The task
Continue the news article about the Oklahoma congressional candidate who claims Representative Frank Lucas has been replaced by a look-alike, picking up right after its last sentence.

Extract
----------

Oklahoma GOP Candidate Claims Incumbent Has Been Replaced by a Robot
Article audio sponsored by The John Birch Society

In the movie Dave, Kevin Kline plays a temp convinced by government officials to stand in for the president in public. Kline fools just about everybody, tricking Americans into believing that he is the president and not a really accomplished impersonator. 

Reality just became much stranger than fiction.

On June 24, a candidate running for Congress failed to unseat incumbent Representative Frank Lucas (R-Okla.). Although the deadline has now passed, the unsuccessful challenger announced he planned to contest the election results (he received about five percent of the vote) because he believes Representative Lucas is not Representative Lucas at all, but a very convincing impostor.

“The election for U.S. House for Oklahoma’s 3rd District will be contested,” Timothy Ray Murray wrote in a statement published on his official campaign website. “I will be stating that his votes are switched with Rep. Lucas votes, because it is widely known Rep. Frank D. Lucas is no longer alive and has been displayed by a look alike.”

----------

Records shown
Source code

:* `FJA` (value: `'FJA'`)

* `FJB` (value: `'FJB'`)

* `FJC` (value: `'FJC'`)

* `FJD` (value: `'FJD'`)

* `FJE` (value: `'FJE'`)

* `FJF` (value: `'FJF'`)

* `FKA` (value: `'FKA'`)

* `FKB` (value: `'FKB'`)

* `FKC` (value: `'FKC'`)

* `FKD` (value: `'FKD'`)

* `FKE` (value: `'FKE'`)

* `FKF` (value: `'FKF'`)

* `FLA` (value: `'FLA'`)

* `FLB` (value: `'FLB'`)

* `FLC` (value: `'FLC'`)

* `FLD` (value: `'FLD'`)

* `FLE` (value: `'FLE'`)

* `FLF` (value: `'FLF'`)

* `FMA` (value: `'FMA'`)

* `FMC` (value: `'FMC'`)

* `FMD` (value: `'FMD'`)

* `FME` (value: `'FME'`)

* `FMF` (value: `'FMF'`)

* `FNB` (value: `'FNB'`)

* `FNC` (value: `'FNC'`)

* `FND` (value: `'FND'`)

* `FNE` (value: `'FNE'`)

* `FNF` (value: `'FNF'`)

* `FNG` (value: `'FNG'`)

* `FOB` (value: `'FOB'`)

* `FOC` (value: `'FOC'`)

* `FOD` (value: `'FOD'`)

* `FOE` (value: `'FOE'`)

----------

Solved exercise
Murray believes, and claims on his website, that “a few other Oklahoma and other States’ Congressional Members,” were murdered while on a trip to southern Ukraine in early 2011. Murray explains:

On television they were depicted as being executed by the hanging about the neck until death on a white stage and in front of witnesses. Other now current Members of Congress have shared those facts on television also. We know that it is possible to use look alike artificial or manmade replacements, however Rep. Lucas was not eligible to serve as a Congressional Member after that time.

Later in the statement, Murray makes it clear he doesn’t believe these congressmen are being impersonated by clever actors. No, he suspects artificial intelligence is behind the masquerade, and he promises to never participate in such a ruse. “I will NEVER use Artificial Intelligence look alike to voice what The Representative’s Office is doing nor own a robot look alike. The World knows the truth, and We must always share the truth,” Murray declares.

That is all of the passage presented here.